Stored data entries

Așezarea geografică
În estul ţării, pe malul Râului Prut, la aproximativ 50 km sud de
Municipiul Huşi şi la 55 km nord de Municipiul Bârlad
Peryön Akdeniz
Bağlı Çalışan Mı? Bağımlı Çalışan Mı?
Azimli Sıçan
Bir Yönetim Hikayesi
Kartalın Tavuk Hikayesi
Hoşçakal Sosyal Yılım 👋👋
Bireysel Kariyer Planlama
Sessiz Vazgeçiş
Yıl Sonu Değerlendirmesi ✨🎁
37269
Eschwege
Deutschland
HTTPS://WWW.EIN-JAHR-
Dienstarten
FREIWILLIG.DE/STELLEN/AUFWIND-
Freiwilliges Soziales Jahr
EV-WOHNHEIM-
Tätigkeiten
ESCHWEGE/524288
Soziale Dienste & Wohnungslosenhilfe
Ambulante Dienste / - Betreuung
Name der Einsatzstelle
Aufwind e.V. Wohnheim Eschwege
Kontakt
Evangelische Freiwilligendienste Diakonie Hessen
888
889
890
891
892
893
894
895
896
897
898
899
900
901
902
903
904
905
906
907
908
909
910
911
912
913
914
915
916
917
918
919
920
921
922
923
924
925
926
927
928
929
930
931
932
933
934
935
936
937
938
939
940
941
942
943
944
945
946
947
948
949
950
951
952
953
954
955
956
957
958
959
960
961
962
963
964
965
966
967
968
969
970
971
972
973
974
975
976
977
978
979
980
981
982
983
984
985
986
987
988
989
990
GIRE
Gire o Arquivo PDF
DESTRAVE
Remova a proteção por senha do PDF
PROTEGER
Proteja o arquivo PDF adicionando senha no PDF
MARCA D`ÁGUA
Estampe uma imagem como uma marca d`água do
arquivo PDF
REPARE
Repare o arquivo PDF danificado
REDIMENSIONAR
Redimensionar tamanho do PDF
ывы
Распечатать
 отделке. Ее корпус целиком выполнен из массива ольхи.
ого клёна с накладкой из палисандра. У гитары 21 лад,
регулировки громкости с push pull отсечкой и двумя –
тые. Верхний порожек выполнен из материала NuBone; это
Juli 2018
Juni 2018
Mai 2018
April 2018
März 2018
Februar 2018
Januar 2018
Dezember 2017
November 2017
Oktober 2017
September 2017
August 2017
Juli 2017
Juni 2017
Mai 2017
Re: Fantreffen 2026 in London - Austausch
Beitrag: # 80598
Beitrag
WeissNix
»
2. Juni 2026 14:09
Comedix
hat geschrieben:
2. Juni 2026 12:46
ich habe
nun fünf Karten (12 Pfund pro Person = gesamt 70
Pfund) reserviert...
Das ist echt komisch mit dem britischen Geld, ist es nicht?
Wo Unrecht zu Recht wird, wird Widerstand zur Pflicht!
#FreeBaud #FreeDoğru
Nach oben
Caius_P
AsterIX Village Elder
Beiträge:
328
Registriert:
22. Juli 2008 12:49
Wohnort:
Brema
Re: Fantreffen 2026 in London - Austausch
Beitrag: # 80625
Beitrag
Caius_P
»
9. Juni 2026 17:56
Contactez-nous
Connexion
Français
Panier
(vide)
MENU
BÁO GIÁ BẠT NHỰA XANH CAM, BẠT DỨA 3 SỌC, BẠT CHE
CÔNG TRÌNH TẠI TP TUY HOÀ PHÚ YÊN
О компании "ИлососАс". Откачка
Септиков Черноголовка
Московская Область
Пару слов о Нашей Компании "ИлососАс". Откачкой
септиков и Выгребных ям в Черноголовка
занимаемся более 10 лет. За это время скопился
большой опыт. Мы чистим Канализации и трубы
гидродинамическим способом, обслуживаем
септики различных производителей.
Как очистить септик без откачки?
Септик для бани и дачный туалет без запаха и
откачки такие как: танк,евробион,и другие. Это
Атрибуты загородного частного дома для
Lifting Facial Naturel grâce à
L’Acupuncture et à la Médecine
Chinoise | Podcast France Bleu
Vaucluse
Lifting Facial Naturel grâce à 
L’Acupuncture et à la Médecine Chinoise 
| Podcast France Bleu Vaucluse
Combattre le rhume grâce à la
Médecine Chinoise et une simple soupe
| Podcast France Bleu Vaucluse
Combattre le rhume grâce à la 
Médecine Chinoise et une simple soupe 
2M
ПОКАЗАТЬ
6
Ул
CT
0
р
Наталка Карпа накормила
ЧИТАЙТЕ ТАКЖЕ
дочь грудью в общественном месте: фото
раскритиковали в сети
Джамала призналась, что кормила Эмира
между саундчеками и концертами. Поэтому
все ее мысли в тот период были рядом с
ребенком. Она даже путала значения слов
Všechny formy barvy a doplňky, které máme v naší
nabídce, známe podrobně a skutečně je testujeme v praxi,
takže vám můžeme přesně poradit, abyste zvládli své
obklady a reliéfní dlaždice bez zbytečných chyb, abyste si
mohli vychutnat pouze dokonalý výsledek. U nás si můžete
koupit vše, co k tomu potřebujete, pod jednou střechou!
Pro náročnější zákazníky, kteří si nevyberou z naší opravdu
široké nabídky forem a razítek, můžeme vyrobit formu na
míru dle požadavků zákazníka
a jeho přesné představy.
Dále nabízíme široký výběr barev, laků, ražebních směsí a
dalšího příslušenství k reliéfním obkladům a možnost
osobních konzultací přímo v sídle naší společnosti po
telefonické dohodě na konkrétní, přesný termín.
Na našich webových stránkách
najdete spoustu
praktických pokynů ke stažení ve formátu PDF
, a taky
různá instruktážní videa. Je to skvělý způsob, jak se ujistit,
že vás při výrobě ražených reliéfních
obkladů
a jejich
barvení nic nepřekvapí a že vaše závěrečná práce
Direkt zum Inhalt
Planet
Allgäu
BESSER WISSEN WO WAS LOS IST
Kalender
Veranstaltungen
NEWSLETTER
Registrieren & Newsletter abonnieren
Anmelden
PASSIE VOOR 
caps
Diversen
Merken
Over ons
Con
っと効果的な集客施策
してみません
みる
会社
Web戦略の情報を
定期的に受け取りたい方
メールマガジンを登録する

## Your task
Reproduce every line from the entries that holds the word "rhume".

## Your response
Combattre le rhume grâce à la
Combattre le rhume grâce à la 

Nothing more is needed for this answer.